EXERCISE INSTRUCTIONS:
Pull out every line of the data below that contains the string "Rokau", matching uppercase and lowercase exactly.

SOURCE RECORDS:
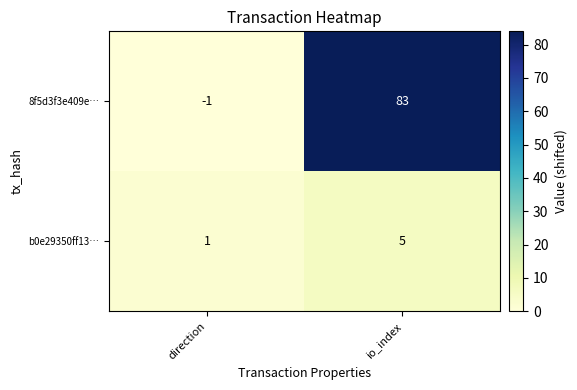

Which series has the widest spread of values?

8f5d3f3e409e…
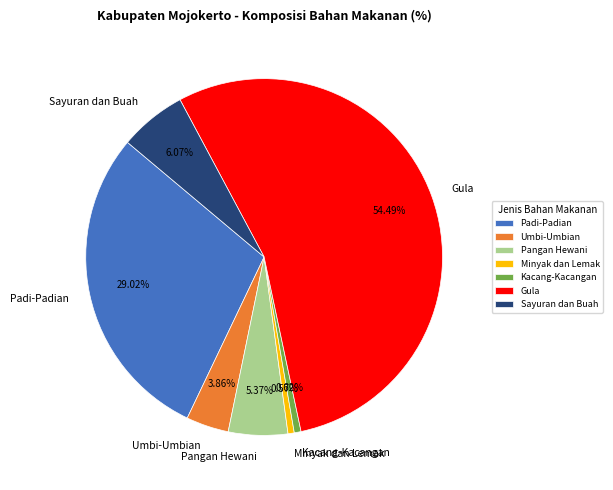

Count the number of slices in the pie.

7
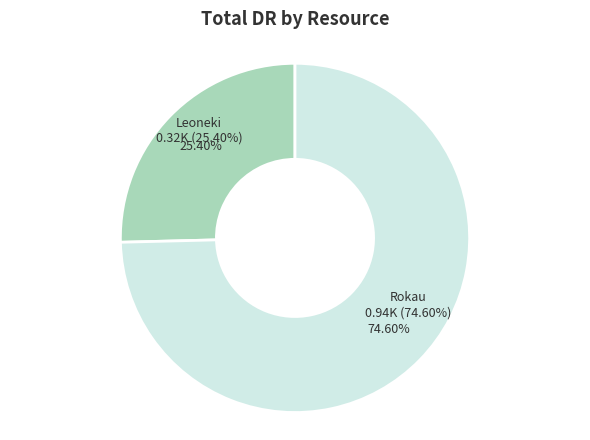

Between Rokau and Leoneki, which is larger?

Rokau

ANSWER BOX:
Between Rokau and Leoneki, which is larger?
Rokau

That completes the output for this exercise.